- [Task instructions]: Go through the listing beneath and show each line containing the string "locations".

- [Dataset records]:
————

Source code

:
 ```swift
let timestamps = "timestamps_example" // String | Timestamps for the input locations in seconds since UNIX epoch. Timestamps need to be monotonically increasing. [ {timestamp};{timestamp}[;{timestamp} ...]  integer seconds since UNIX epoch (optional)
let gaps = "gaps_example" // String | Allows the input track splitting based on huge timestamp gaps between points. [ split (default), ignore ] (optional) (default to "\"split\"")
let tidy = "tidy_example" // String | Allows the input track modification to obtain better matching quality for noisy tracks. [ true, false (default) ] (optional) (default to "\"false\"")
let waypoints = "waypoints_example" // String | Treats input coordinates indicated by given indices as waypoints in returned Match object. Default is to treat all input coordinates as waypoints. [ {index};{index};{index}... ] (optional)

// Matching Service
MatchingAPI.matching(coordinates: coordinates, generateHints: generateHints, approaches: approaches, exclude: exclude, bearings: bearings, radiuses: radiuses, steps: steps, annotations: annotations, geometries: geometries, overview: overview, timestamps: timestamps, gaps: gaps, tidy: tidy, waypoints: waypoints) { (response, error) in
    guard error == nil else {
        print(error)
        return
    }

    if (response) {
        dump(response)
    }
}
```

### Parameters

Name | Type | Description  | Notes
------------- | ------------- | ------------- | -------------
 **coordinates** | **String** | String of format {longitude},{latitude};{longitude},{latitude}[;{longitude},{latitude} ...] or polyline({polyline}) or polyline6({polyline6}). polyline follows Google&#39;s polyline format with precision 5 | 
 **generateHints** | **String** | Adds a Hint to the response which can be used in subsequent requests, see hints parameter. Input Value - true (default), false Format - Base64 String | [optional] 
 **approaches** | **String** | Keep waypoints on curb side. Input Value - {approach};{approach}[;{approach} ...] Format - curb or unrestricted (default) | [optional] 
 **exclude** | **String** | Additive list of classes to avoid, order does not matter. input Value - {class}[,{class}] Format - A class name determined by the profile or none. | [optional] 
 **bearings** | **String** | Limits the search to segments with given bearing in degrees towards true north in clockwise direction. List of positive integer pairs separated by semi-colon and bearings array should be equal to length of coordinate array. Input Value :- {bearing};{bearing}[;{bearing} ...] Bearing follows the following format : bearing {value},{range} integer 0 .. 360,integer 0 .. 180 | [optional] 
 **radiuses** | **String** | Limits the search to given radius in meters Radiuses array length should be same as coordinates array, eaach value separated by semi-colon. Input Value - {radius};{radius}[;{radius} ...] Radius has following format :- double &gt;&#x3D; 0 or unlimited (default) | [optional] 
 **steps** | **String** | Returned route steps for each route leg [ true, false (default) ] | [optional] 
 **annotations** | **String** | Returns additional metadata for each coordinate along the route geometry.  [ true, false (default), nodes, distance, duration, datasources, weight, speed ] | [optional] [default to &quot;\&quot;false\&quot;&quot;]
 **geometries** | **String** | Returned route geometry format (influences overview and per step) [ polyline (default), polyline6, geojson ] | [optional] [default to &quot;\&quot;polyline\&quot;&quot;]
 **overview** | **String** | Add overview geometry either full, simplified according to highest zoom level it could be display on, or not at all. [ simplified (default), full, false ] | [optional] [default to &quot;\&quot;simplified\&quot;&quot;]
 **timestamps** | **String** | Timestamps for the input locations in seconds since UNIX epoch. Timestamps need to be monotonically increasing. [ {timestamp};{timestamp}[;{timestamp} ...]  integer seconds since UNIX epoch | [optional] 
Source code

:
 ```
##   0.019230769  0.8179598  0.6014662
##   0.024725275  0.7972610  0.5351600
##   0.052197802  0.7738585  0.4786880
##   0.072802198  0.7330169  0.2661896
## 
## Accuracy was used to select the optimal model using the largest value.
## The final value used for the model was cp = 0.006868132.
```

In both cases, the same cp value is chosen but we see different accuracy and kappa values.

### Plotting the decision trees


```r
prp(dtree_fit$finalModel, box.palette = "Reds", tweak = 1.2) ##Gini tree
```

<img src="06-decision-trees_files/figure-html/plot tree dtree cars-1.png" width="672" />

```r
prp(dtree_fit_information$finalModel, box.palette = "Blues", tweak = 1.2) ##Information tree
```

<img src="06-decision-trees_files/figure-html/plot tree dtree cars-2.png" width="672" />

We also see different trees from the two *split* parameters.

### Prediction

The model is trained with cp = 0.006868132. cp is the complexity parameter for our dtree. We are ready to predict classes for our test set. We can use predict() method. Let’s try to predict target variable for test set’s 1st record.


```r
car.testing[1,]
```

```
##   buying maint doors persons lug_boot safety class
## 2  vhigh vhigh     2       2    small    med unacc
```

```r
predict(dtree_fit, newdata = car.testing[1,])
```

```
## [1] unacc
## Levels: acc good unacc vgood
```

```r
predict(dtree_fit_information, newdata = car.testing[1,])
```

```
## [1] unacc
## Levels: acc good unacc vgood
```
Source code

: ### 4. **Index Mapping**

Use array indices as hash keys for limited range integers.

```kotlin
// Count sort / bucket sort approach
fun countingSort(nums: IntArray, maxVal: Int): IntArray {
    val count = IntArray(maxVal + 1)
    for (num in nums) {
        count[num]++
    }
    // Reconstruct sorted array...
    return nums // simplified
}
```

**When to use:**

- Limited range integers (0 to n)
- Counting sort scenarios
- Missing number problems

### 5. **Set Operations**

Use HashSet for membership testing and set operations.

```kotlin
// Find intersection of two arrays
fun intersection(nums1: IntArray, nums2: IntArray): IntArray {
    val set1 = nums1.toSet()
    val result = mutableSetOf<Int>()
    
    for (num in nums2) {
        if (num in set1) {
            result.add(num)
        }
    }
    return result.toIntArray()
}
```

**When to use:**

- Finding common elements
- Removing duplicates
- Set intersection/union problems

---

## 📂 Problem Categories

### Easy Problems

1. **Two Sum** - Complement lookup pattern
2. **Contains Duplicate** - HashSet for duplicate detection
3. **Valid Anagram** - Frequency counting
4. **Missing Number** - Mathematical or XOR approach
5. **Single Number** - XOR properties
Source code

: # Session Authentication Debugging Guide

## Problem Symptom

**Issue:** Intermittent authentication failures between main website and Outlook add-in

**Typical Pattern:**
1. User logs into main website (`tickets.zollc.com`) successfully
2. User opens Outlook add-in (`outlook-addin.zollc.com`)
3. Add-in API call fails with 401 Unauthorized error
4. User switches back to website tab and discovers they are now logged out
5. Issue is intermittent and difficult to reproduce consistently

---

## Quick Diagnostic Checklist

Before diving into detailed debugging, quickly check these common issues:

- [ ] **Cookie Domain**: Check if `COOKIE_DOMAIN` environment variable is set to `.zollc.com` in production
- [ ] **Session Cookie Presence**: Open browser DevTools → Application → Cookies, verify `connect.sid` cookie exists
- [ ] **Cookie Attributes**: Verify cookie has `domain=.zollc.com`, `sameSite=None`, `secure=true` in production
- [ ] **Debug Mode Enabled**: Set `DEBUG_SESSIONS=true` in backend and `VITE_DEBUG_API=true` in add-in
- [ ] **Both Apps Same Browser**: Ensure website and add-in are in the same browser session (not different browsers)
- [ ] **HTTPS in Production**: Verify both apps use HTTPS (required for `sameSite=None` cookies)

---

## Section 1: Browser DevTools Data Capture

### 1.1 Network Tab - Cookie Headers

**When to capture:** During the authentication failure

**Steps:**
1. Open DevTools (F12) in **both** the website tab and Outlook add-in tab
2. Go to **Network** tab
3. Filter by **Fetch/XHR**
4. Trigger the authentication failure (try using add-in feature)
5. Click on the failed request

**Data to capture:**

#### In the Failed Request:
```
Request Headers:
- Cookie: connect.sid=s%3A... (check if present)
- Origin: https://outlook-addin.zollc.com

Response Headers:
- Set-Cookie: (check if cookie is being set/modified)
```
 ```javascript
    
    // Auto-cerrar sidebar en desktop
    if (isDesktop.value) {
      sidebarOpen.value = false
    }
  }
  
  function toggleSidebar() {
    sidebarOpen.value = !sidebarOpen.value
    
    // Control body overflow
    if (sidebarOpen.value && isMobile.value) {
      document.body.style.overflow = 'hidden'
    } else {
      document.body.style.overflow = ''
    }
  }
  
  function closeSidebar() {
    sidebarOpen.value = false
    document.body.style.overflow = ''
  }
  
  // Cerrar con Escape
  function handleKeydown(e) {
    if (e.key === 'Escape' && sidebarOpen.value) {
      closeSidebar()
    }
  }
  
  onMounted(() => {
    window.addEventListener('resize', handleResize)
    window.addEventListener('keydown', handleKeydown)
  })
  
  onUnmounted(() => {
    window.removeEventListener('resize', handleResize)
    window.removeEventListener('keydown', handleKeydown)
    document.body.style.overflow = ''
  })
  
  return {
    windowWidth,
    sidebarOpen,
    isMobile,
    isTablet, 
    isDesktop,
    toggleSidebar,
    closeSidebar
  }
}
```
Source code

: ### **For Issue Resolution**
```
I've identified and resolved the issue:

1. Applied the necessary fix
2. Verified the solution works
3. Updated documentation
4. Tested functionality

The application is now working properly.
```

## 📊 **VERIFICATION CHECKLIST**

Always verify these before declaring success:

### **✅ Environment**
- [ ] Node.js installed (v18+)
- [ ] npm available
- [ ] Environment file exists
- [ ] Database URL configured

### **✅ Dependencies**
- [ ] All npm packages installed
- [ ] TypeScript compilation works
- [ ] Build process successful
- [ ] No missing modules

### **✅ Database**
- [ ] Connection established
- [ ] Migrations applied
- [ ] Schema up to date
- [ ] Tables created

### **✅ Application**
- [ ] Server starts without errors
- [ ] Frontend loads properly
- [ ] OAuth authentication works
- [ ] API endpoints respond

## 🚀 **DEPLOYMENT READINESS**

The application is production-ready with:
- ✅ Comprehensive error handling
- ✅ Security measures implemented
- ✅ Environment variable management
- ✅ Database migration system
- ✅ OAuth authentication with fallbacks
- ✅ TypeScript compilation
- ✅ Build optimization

————

- [Response for this exercise]:
let timestamps = "timestamps_example" // String | Timestamps for the input locations in seconds since UNIX epoch. Timestamps need to be monotonically increasing. [ {timestamp};{timestamp}[;{timestamp} ...]  integer seconds since UNIX epoch (optional)
 **timestamps** | **String** | Timestamps for the input locations in seconds since UNIX epoch. Timestamps need to be monotonically increasing. [ {timestamp};{timestamp}[;{timestamp} ...]  integer seconds since UNIX epoch | [optional] 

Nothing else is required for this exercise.